* [Provided material]

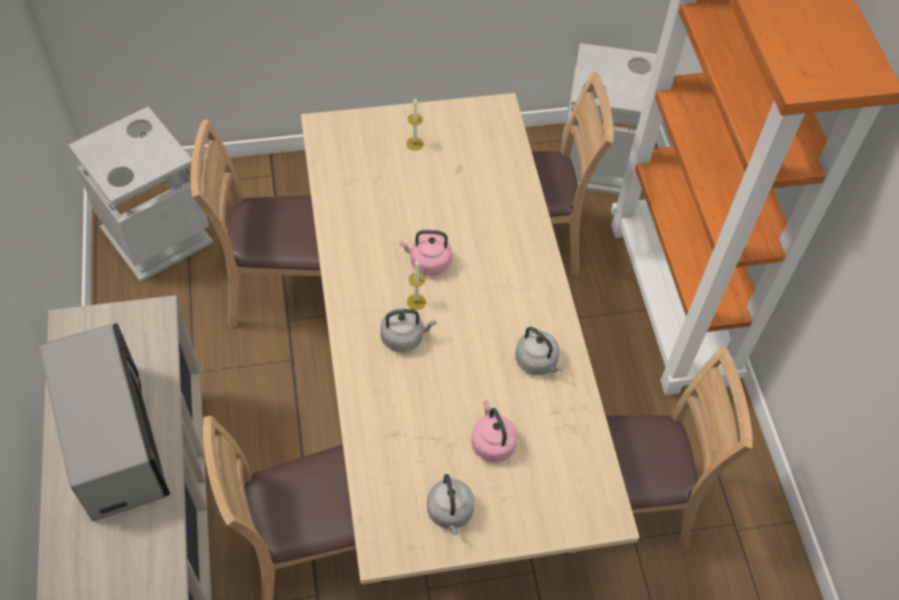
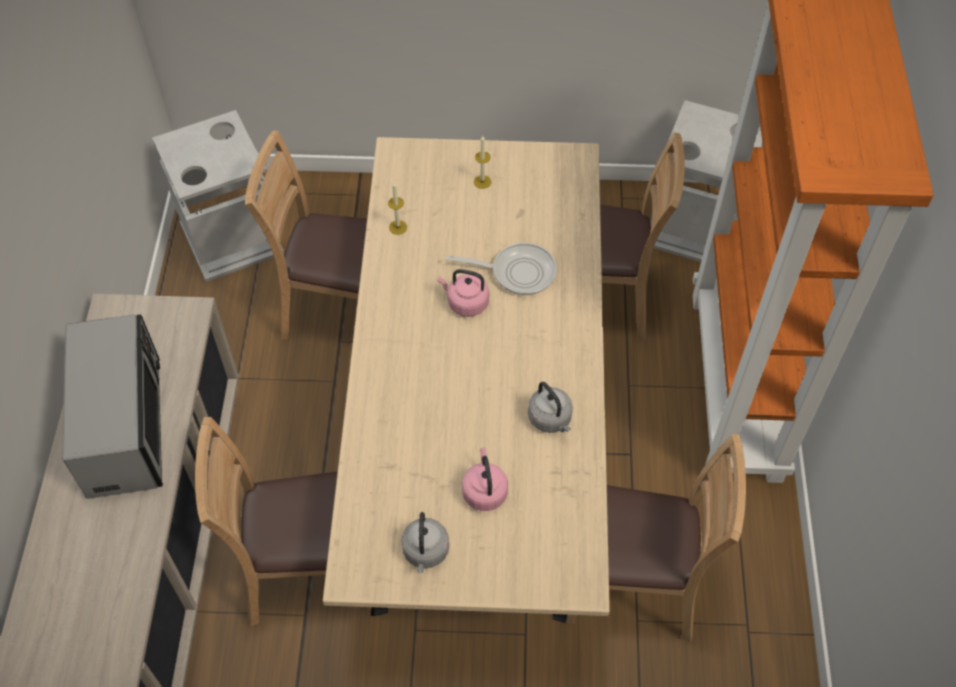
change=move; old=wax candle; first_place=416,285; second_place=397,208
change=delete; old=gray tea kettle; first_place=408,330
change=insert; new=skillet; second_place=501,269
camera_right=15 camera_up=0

* [Task description] Reproduce, exactly and in full, the lines from the one that contains "change=delete; old=gray tea" to the end of the material.

* [Answer to this exercise]
change=delete; old=gray tea kettle; first_place=408,330
change=insert; new=skillet; second_place=501,269
camera_right=15 camera_up=0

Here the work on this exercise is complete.